** START Information given **

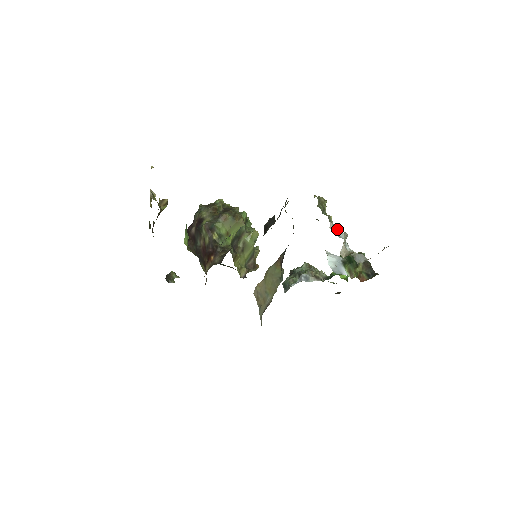
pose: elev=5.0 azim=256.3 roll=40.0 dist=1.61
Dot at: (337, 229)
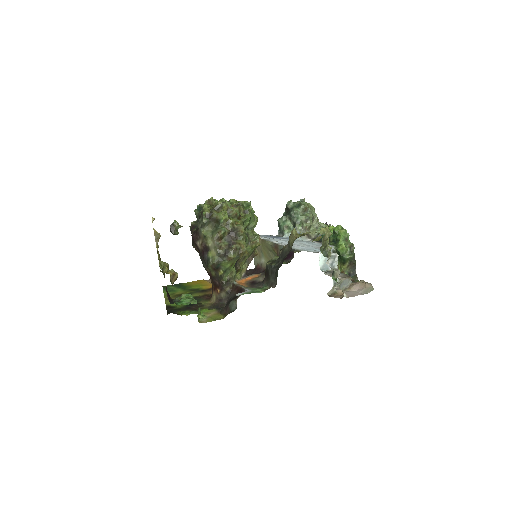
Dot at: (333, 258)
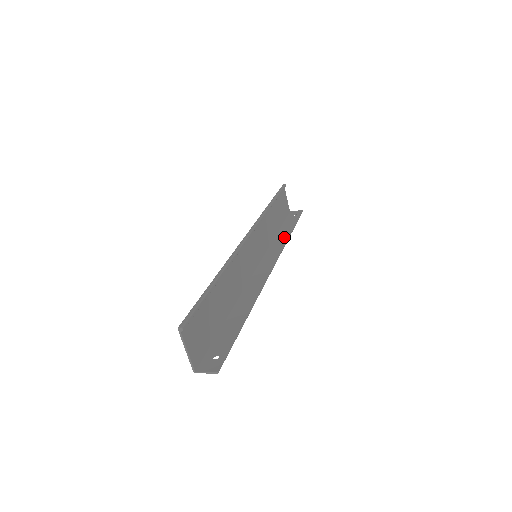
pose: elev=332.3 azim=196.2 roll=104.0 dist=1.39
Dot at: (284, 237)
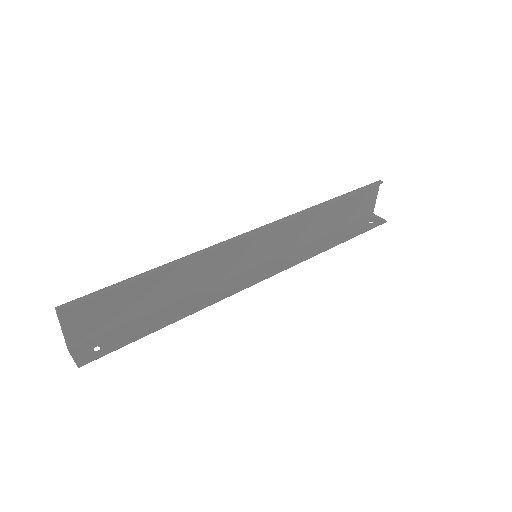
Dot at: (323, 246)
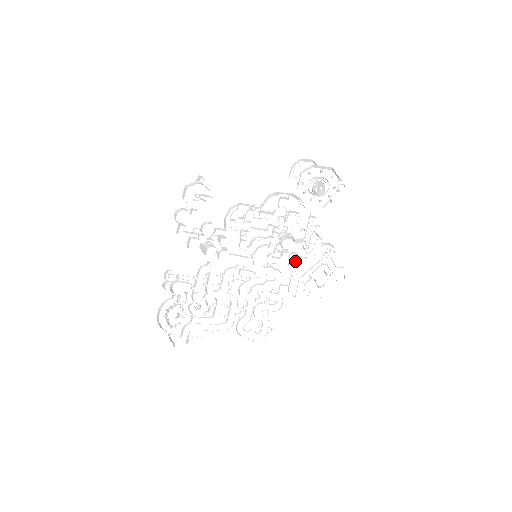
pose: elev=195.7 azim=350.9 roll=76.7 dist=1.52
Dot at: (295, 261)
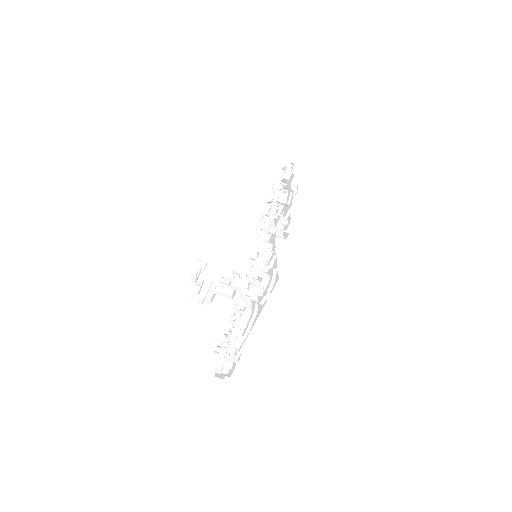
Dot at: occluded
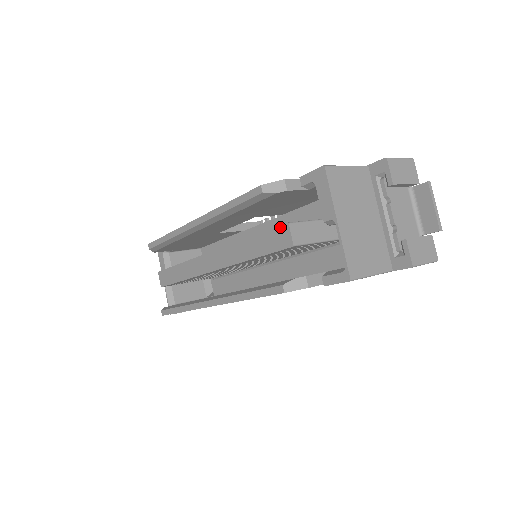
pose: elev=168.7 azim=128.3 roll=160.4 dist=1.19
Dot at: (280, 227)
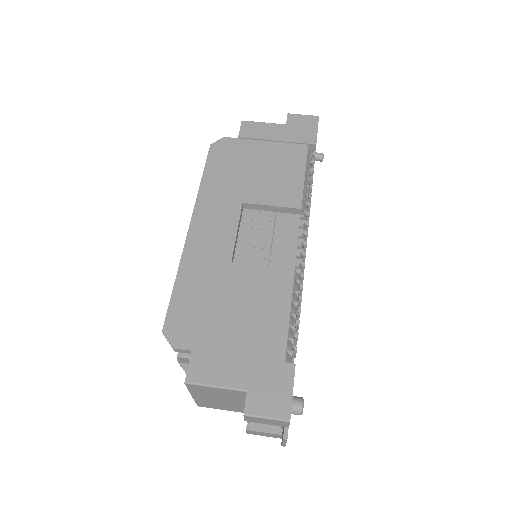
Dot at: occluded
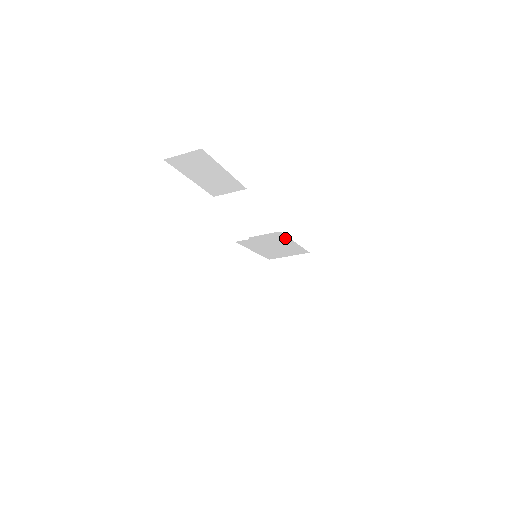
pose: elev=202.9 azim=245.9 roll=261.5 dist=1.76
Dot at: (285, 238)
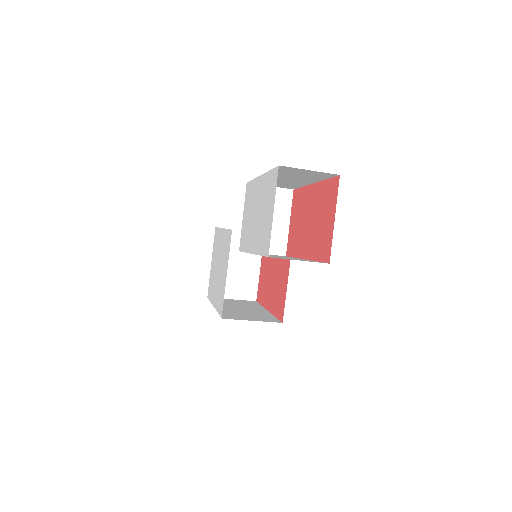
Dot at: occluded
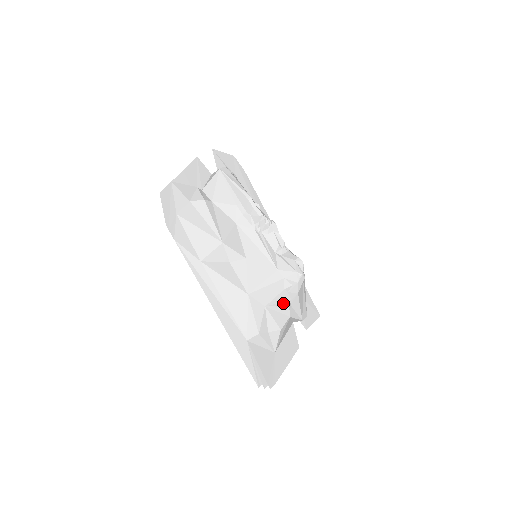
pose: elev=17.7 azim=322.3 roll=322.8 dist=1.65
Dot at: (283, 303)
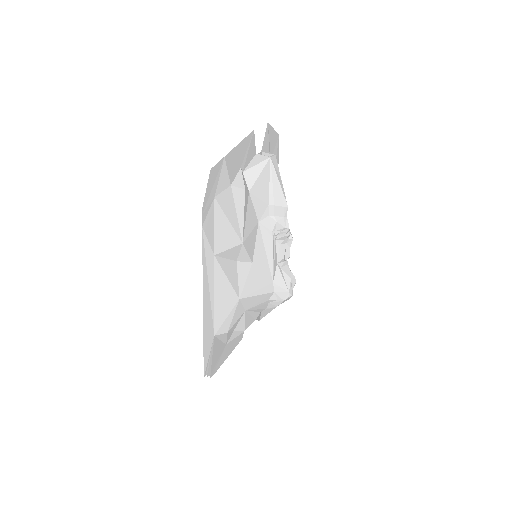
Dot at: (259, 309)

** END Information given **

### Task brief
Please rewrite all the entries above as a numbered list with one line per item, skipping any blank lines and leaving out the pictures.

### Output
1. pose: elev=5.0 azim=256.3 roll=40.0 dist=1.61
2. Dot at: (337, 229)
3. Dot at: (333, 258)
4. pose: elev=332.3 azim=196.2 roll=104.0 dist=1.39
5. Dot at: (284, 237)
6. Dot at: (323, 246)
7. pose: elev=195.7 azim=350.9 roll=76.7 dist=1.52
8. Dot at: (295, 261)
9. Dot at: occluded
10. pose: elev=168.7 azim=128.3 roll=160.4 dist=1.19
11. Dot at: (280, 227)
12. Dot at: occluded
13. pose: elev=202.9 azim=245.9 roll=261.5 dist=1.76
14. Dot at: (285, 238)
15. Dot at: occluded
16. pose: elev=17.7 azim=322.3 roll=322.8 dist=1.65
17. Dot at: (283, 303)
18. Dot at: (259, 309)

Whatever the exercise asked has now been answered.